“I guess maybe father is making more money now,” said she.
“Well, I hope to the land he is,” said Aunt Maria. “I guess if She (Aunt Maria also treated Ida like a pronoun) had just one hundred dollars and no more to get along with, she'd have to do different.”
Maria regained her strength rapidly. When she went home, a few days before her school begun, in September, she was quite rosy and blooming. She had also fallen in love with a boy who lived next to Aunt Maria, and who asked her, over the garden fence, to correspond with him, the week before she left.
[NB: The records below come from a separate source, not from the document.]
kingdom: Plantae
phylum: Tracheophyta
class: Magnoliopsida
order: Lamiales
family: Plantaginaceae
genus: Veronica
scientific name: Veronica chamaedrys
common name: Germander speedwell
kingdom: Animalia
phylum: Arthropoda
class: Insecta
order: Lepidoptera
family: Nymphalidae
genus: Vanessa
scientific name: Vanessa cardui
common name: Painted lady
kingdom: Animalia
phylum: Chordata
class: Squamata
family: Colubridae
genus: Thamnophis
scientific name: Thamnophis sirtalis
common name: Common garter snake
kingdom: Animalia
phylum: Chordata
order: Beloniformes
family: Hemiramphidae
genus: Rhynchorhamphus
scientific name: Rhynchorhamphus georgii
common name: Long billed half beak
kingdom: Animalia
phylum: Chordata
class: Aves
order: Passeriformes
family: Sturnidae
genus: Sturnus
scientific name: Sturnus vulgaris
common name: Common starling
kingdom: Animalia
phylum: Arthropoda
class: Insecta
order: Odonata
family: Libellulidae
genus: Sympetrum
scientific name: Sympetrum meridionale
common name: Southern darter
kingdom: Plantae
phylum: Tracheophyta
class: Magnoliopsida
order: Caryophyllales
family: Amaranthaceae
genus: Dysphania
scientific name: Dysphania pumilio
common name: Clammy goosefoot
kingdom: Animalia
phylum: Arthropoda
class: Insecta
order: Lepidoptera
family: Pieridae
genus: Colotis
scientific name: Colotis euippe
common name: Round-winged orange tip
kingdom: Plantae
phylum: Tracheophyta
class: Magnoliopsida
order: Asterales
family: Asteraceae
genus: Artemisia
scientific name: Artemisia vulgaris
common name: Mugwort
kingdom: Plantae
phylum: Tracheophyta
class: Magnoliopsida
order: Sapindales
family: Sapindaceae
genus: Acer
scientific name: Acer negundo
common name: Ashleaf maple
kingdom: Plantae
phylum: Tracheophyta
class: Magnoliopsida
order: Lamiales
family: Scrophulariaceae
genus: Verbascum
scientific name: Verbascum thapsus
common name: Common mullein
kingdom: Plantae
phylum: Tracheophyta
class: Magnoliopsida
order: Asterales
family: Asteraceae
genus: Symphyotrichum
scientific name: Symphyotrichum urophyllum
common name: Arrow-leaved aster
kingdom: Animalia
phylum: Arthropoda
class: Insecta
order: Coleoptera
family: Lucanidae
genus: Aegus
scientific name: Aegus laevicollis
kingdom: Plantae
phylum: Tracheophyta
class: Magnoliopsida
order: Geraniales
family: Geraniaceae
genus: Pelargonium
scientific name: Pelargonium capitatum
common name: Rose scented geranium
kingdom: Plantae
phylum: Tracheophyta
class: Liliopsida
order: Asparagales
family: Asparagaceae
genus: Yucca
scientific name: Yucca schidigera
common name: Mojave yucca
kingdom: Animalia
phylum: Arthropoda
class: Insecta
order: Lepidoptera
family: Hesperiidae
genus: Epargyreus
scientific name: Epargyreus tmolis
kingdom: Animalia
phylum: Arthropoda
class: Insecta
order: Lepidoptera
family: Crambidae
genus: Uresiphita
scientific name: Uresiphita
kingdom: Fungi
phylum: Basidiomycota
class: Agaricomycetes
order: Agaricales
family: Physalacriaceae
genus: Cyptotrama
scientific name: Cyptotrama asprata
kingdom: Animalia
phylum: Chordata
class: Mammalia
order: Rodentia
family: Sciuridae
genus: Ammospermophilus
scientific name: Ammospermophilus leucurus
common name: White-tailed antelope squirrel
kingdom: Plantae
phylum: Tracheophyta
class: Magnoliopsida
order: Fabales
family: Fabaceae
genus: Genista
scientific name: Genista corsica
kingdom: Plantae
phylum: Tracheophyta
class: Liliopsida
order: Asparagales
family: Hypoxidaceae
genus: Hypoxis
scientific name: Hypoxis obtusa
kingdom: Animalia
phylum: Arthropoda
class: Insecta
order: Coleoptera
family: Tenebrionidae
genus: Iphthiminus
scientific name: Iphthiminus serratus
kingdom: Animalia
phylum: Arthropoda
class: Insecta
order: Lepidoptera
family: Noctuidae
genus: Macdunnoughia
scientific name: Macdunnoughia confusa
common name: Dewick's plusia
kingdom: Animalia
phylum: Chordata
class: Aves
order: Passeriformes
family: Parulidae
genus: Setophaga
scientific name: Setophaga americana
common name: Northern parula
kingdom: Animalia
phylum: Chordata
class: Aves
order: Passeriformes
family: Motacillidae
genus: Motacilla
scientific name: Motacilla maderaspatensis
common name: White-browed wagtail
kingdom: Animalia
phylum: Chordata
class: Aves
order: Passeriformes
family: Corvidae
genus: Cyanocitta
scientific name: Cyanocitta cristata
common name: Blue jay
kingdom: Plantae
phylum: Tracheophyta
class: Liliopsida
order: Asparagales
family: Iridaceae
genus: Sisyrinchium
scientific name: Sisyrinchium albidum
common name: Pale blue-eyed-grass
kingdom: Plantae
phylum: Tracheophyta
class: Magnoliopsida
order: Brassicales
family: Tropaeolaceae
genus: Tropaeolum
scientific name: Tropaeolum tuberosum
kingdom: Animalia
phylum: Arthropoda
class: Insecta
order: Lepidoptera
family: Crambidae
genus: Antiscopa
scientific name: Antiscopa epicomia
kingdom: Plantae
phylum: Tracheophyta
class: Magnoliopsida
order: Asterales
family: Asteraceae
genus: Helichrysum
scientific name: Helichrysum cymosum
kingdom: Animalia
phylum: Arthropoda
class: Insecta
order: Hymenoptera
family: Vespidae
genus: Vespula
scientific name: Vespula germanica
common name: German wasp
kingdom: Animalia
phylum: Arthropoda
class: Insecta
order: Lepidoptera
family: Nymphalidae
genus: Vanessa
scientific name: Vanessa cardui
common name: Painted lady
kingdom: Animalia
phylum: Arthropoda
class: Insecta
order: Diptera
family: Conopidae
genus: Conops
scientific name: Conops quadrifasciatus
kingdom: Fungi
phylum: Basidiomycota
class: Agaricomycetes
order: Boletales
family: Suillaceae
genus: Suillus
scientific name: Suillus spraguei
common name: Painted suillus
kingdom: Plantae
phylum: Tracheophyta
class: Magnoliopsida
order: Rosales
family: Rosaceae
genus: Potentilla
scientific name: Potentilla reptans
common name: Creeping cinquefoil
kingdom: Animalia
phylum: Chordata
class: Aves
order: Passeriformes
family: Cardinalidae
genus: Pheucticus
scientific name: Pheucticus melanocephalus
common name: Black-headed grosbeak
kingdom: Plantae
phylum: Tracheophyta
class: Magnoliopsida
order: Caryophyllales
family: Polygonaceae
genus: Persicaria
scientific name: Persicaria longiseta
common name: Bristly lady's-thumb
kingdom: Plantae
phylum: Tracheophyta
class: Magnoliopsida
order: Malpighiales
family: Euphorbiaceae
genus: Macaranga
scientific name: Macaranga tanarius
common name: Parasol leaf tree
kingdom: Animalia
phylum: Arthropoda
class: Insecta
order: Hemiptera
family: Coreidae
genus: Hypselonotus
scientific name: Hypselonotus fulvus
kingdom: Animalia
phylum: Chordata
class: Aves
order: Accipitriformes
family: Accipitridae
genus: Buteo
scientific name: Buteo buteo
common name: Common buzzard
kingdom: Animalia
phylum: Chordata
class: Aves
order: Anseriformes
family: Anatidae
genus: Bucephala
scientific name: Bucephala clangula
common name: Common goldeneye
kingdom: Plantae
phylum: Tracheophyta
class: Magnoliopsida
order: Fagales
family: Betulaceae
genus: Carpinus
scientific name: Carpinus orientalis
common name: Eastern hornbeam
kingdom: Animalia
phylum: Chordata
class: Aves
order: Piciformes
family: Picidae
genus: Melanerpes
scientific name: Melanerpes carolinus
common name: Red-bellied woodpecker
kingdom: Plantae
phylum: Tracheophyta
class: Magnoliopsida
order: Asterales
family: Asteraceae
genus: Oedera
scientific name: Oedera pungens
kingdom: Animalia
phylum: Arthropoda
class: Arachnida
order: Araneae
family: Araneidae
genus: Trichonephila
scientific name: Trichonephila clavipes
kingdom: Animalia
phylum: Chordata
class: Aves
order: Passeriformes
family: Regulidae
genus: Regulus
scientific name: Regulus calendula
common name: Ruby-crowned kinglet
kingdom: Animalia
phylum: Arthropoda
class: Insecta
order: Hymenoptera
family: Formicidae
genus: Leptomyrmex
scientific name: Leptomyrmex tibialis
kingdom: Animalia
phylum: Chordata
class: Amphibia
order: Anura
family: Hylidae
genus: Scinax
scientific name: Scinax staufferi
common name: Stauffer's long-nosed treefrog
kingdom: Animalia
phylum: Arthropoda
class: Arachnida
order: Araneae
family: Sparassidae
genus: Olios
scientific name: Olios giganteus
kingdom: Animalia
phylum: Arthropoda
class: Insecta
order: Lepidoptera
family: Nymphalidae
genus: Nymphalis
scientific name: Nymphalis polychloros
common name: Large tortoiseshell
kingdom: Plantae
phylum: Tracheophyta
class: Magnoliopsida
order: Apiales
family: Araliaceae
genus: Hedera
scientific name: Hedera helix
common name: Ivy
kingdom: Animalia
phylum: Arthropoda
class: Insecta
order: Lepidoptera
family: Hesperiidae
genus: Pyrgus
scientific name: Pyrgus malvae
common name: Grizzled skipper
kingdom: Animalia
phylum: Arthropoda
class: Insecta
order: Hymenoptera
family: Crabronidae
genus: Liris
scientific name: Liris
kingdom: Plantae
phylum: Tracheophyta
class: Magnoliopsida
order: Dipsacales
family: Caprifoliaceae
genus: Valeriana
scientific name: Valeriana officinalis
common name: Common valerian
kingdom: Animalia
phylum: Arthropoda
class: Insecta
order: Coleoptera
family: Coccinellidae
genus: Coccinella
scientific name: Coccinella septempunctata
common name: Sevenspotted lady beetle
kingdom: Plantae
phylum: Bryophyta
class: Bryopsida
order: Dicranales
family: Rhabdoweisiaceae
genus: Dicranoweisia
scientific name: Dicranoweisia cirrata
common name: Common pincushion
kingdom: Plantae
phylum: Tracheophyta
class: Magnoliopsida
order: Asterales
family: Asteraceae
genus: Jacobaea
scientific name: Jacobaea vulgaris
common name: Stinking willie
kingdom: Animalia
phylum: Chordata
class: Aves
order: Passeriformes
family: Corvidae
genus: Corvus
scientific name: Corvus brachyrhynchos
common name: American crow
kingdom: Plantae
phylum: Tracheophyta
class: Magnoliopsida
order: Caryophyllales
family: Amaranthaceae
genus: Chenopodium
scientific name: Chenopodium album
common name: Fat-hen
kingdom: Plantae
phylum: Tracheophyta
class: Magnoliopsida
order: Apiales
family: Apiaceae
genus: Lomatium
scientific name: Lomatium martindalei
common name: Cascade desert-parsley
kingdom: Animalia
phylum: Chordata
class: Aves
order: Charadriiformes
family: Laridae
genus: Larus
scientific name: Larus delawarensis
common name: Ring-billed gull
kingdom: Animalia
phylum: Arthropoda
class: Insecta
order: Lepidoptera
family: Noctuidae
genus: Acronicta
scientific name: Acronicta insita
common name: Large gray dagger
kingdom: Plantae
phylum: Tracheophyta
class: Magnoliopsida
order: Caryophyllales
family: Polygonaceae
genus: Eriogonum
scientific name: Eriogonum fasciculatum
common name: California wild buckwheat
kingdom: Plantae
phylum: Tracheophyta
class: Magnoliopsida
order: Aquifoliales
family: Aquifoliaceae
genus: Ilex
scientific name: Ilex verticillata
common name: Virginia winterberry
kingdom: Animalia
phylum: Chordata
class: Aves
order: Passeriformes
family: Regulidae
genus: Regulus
It was that very night that Aunt Maria had the telegram. She paid the boy, then she opened it with trembling fingers. Her brother Henry and Maria were with her on the porch. It was a warm night, and Aunt Maria wore an ancient muslin. The south wind fluttered the ruffles on that and the yellow telegram as she read. She was silent a moment, with mouth compressed.
“Well,” said her brother Henry, inquiringly.
Aunt Maria's face flushed and paled. She turned to Maria.
“Well,” she said, “you've got a little sister.”
“Good!” said Uncle Henry. “Ever so much more company for you than a little brother would have been, Maria.”
Maria was silent. She trembled and felt cold, although the night was so warm.
“Weighs seven pounds,” said Aunt Maria, in a hard voice.